Fleming’s inspiration for the project stemmed from old books, such as the Pulitzer Prize-winning “Beautiful Swimmers” and photographs by A. Aubrey Bodine. Ninety-five-year-old skipjack captain Art Daniels was more than happy to help Fleming peel back the curtain and capture an industry that’s invisible to most.
“Art worked on the water for over 70 years, up until he was 93 … but Art’s work ethic and watching him and talking to him about the Chesapeake Bay of the past really inspired me to dig deeper into what’s currently going on in the Chesapeake Bay.”
What Fleming found wasn’t all doom and gloom.
“It’s still very robust and abundant,” Fleming said. “It has a lot of problems, but there still is a glimmering light at the end of the tunnel for the Chesapeake Bay.”
One of the biggest issues facing the Chesapeake is water quality, and the health of the water is directly affected by events that take place on land.
According to the Chesapeake Bay Foundation, the largest source of pollution in the Bay comes from agricultural runoff, which contributes roughly 40 percent of the nitrogen and 50 percent of the phosphorus entering the Chesapeake Bay.
“Every time it rains in the Chesapeake Bay watershed, which is 64,000 square miles, that rain has to go somewhere. And when that rain runs off the land, it carries with it sediment and other types of pollutants that affect the water quality, and that all has an impact on the viability of these commercial fisheries,” Fleming said.
Over the course of the three-year project, Fleming found that having no control over the health of the water, and thus the population of healthy fish, is a challenge for fishermen.
“The population of crabs, fish and oysters, inevitably, it’s out of control how abundant they are because they don’t have the ability to control water quality, etc. The fluctuations in population of the different species that they’re targeting directly affects their income,” he said.
“That said, they have to be smart businessmen, as well, in order to survive through times that might be a little tighter.”
Another hardship fishermen face is not having a controlled work environment.
“They have to be out on the water in any types of conditions. They really don’t have the option of not going out unless it’s just absolutely terrible and unsafe,” Fleming said.

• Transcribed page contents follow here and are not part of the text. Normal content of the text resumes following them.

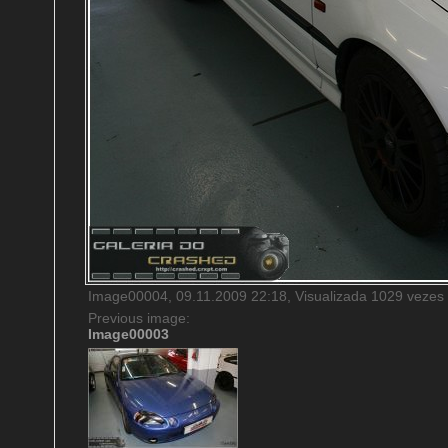
Image00004, 09.11.2009 22:18, Visualizada 1029 vezes
Previous image:
Image00003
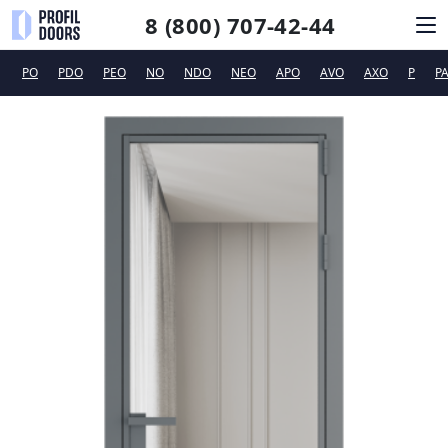
8 (800) 707-42-44
PO
PDO
PEO
NO
NDO
NEO
APO
AVO
AXO
P
P
КАТАЛОГ
СИСТЕМЫ ОТКРЫВАНИЯ
ФУРНИТУРА
ДИЗАЙНЕРАМ
ТЕХПОДДЕРЖКА
КОНТАКТЫ
Новинки
Сертификаты и рекламные материалы
Вакансии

Fleming tells the story of these fishermen in his new book, “Working the Water.” Photographs in the book document everything from watermen diving for oysters to workers processing and packing crab. The goal of the book, Fleming said, is to portray the people and the businesses who depend on the water.
“I really think that anyone who lives in the Chesapeake Bay watershed can connect to the topic because the seafood from the Chesapeake Bay is so iconic to this region. Who doesn’t love Maryland crabs?” he said.
Fleming also hopes the stories and the photos in “Working the Water” generate a little more appreciation the next time crabcakes are served for dinner.
“I’ve seen firsthand what it takes to get these products to the table, and in a lot of cases it’s not easy. There’s a lot that goes into it.”